7 Conclusion and future work

In this paper, we proposed a new privacy-preserving approach based on topic summary and clustering to reduce the time and the number of comparisons required for searching and retrieving outsourced encrypted data. Although there are many benefits for cloud computing, privacy-preserving concerns are one of the main challenges that still considered a barrier for users to adopt cloud computing in their infrastructure, because outsourcing the data to a third-party deprives the DO of direct control to their data and applications. The best solution to preserve the privacy of any sensitive and important data is to encrypt data before outsourcing it. The encryption protects from malicious attacks and illegal accesses, but it significantly increases the computation and the communication overhead on the data owners especially for clients with large data size. It is very important to allow any DO or AU to send multiple keywords in the search request and retrieve the related documents in the order of their relevance to these keywords. The ranked search system allows data users to perform the searching process quickly by finding the most relevant documents. Developing such an approach will add a significant contribution to the domain of privacy-preserving multi-keyword search over encrypted data. However, the PPMKS approach yields good results in the evaluation process which shows an enhancement on the performance of the cloud environment.

The PPMKS approach was developed to retrieve the most relevant document with the fastest searching time. We achieved this objective by using the probabilistic public key encryption approach to reduce the computation overhead of the data owner device while encrypting the data. Also, using the clustering and summarization technique reduces the time of the searching process. Also, the ranked multi-keyword searching over the encrypted data reduces the communication overhead during the files retrieval phase, hence providing the most relevant files to the users with minimum false positives.

We are verifying and validating the proposed approach and comparing the results to those related to the filed from the literature. We achieved this objective by developing testing and evaluating environment to compare the search precision and the search time of the proposed approach against others. In comparison with these studies, it was found that the proposed approach made a significant enhancement on the search precision and the search time.

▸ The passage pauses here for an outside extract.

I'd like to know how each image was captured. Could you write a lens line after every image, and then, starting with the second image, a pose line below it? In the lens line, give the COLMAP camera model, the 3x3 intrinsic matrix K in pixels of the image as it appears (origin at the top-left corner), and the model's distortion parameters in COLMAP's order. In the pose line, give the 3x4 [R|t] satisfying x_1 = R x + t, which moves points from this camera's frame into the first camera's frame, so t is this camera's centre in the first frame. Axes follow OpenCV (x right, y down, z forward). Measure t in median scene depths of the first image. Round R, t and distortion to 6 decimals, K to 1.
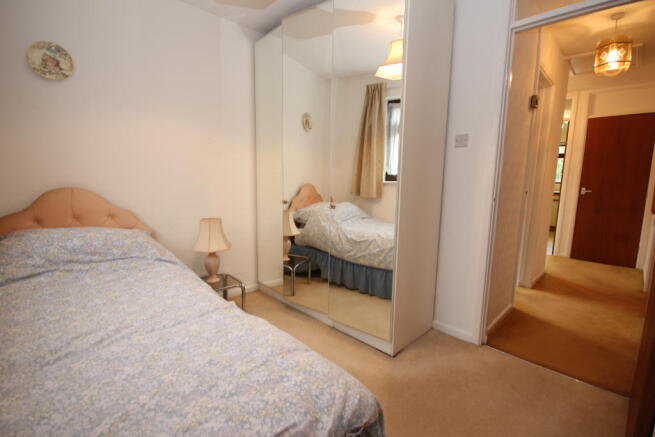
lens RADIAL K [[308.2, 0, 327.5], [0, 308.2, 219.4], [0, 0, 1]] dist [-0.011674, -0.000997]
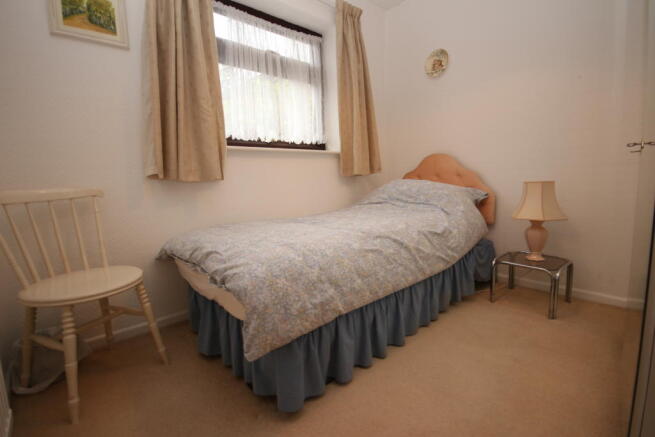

In the future, we will focus our efforts on achieving more enhancements on the overall performance of the cloud environment. As a future work in PPMKS approach, we will enhance PPMKS to support more efficient dynamic data operations and ranked multi-keyword search over the big encrypted data in the cloud environment. We will achieve this goal by applying a dynamic clustering algorithm that may use artificial intelligence concepts to discriminate the optimal number of clusters. We will also enhance PPMKS to support more integrity check of rank order in the multi-keyword search result and privacy-preserving guarantees in the stronger threat model.